The man behind the ‘Pennyworth’ mysteries
We sat down with the author ahead of a book reading from his latest mystery novel (tonight, 7 p.m.) at Boswell Book Co. on Downer Avenue. This reading and book signing promise to be different and somewhat theatrical. Author Michael Bowen will narrate passages as actors John Kishline and Deborah Clifton play out the dialogue of the plucky couple at the center of his latest series.
Service Dress Blues is the 16th book by Milwaukee author Michael Bowen, and the fifth in the Rep and Melissa Pennyworth mysteries. Many of his stories are set in Milwaukee, so it’s appropriate that we met on the 40th floor of the US Bank building — overlooking an epic view of the city. Bowen is also a trial lawyer and partner at Foley & Lardner, whose offices occupy the top floors of the Milwaukee skyscraper.
Bowen’s office is filled with piles of paper, multiple computers, pictures of his children, law books and some of his books situated on a shelf above the door. I wondered how he balanced work and writing.
“I write when my partners are playing golf,” Bowen says with a smile. “In fact, there are partners who think I could have turned out the Encyclopedia Britannica in that time. It really is a question of how you choose to spend your time. Nobody who is sane works all the time.”
“I’ve never seen a full episode of Seinfeld or Friends in my life. A lot of pop culture in my life is off to one side because I do this. When I get an idea it can be hard to start. But once I get into a story it is very hard to break away. In fact, one of the tricks I came up with fairly early on to discipline myself was to stop before I wanted to stop. I find that if I make myself stop before I want to stop I’ll be chomping at the bit to get back to it.”
In his latest novel, lawyer Rep and English professor Melissa get embroiled in the intrigue after a midshipman is found naked and unconscious in a cheap hotel room near the Naval Academy. The closest relatives of the ‘plebe’ are two political activists in Wisconsin who have already contracted Rep Pennyworth for a copyright case. Political stratagems ensue surrounding a possible attorney general candidate.
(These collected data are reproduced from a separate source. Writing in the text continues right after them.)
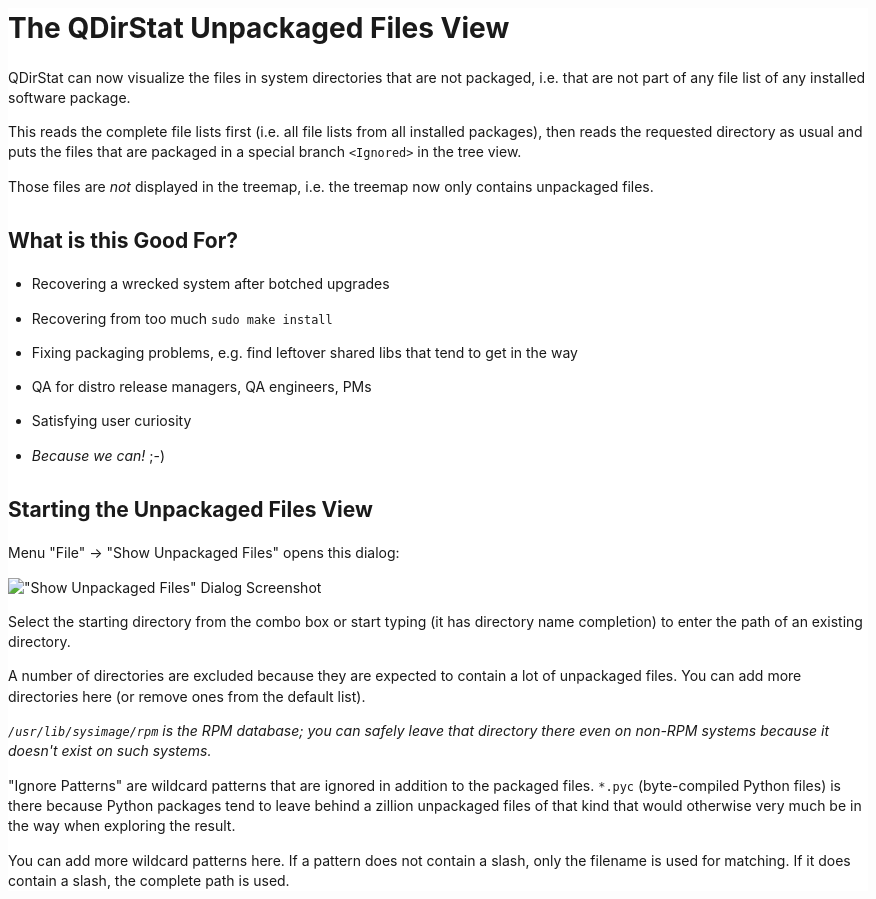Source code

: # The QDirStat Unpackaged Files View

QDirStat can now visualize the files in system directories that are not
packaged, i.e. that are not part of any file list of any installed software
package.

This reads the complete file lists first (i.e. all file lists from all
installed packages), then reads the requested directory as usual and puts the
files that are packaged in a special branch `<Ignored>` in the tree view.

Those files are _not_ displayed in the treemap, i.e. the treemap now only
contains unpackaged files.


## What is this Good For?

- Recovering a wrecked system after botched upgrades

- Recovering from too much `sudo make install`

- Fixing packaging problems, e.g. find leftover shared libs that tend to get in
  the way

- QA for distro release managers, QA engineers, PMs

- Satisfying user curiosity

- _Because we can!_  ;-)


## Starting the Unpackaged Files View

Menu "File" -> "Show Unpackaged Files" opens this dialog:

!["Show Unpackaged Files" Dialog Screenshot](https://github.com/shundhammer/qdirstat/blob/master/screenshots/QDirStat-show-unpkg-dialog.png)

Select the starting directory from the combo box or start typing (it has
directory name completion) to enter the path of an existing directory.

A number of directories are excluded because they are expected to contain a lot
of unpackaged files. You can add more directories here (or remove ones from the
default list).

_`/usr/lib/sysimage/rpm` is the RPM database; you can safely leave that
directory there even on non-RPM systems because it doesn't exist on such
systems._

"Ignore Patterns" are wildcard patterns that are ignored in addition to the
packaged files. `*.pyc` (byte-compiled Python files) is there because Python
packages tend to leave behind a zillion unpackaged files of that kind that
would otherwise very much be in the way when exploring the result.

You can add more wildcard patterns here. If a pattern does not contain a slash,
only the filename is used for matching. If it does contain a slash, the
complete path is used.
Landmarks featured in this story include Juneau Park, the Safe House, the Germania Building and even Miller Park. Two of Bowen’s real-life children attended the Naval Academy. Bowen says that he enjoys writing about things he knows, but that Rep is as far removed from his life as possible.
“He’s a copyright and trade lawyer. He’s 5’9″. He makes fun of litigators — which is what I am — and he treats them like a species of pit bull that you keep tranquilized until you need them. Rep doesn’t like excitement or confrontation or conflict, I’m the opposite in all those ways,” Bowen states.
Bowen’s first novel, Can’t Miss, was published in 1987 and featured the idea of the first woman to play Major League Baseball. It started off as a mystery story but eventually evolved into something else. Now he recognizes that choosing a mystery plot is easy (“There’s seven deadly sins, you just pick one”), but the dialogue and character and settings are the selling points.
“The traditional plucky couple mystery — the original was Lord Peter Wimsey and Harriet Vane. That was the gold standard. Nick and Nora Charles come along, and they moved it into somewhat of a different league. Next, the most famous couple is the Lockridges, producing the Pam and Jerry North mysteries. Now, both of those characters are supernumeraries and Susan, especially. Susan’s job in those mysteries is to stumble over a corpse and scream. Then somewhere before the end she will say something dizzy that will tell the detective what is the critical element of the crime.”
Bowen pauses to think, and continues.
“I wasn’t interested in writing that. What is critical in my mysteries is the relationship between a man and a woman — who are equals — and nevertheless have complimentary rather than congruent ways of thinking and reasoning. At one point, in Shoot the Lawyer Twice, Melissa says to Rep: ‘I know this sounds like I’m thinking with my heart.’ And Rep says, ‘No, you’re thinking with your gut.’ There’s a difference. Instinctive is not the same thing as emotional.”
Since give and take are so important to this fictional couple, Bowen got John Kishline (last seen in Public Enemies) and Deborah Clifton (a busy Milwaukee stage actor) to play the Rep and Melissa roles at the Boswell reading. A test run of sorts happened at WUWM for a taping of “Lake Effect with Bonnie North,” where the pair asked Bowen for notes.
“You know, the relationship between writers and actors is interesting. Afterward they said, ‘Okay, are we doing it right?’ Well, [to be fair] I’m the writer – you’ve got to interpret the characters. I gave them some thoughts of mine,” Bowen says.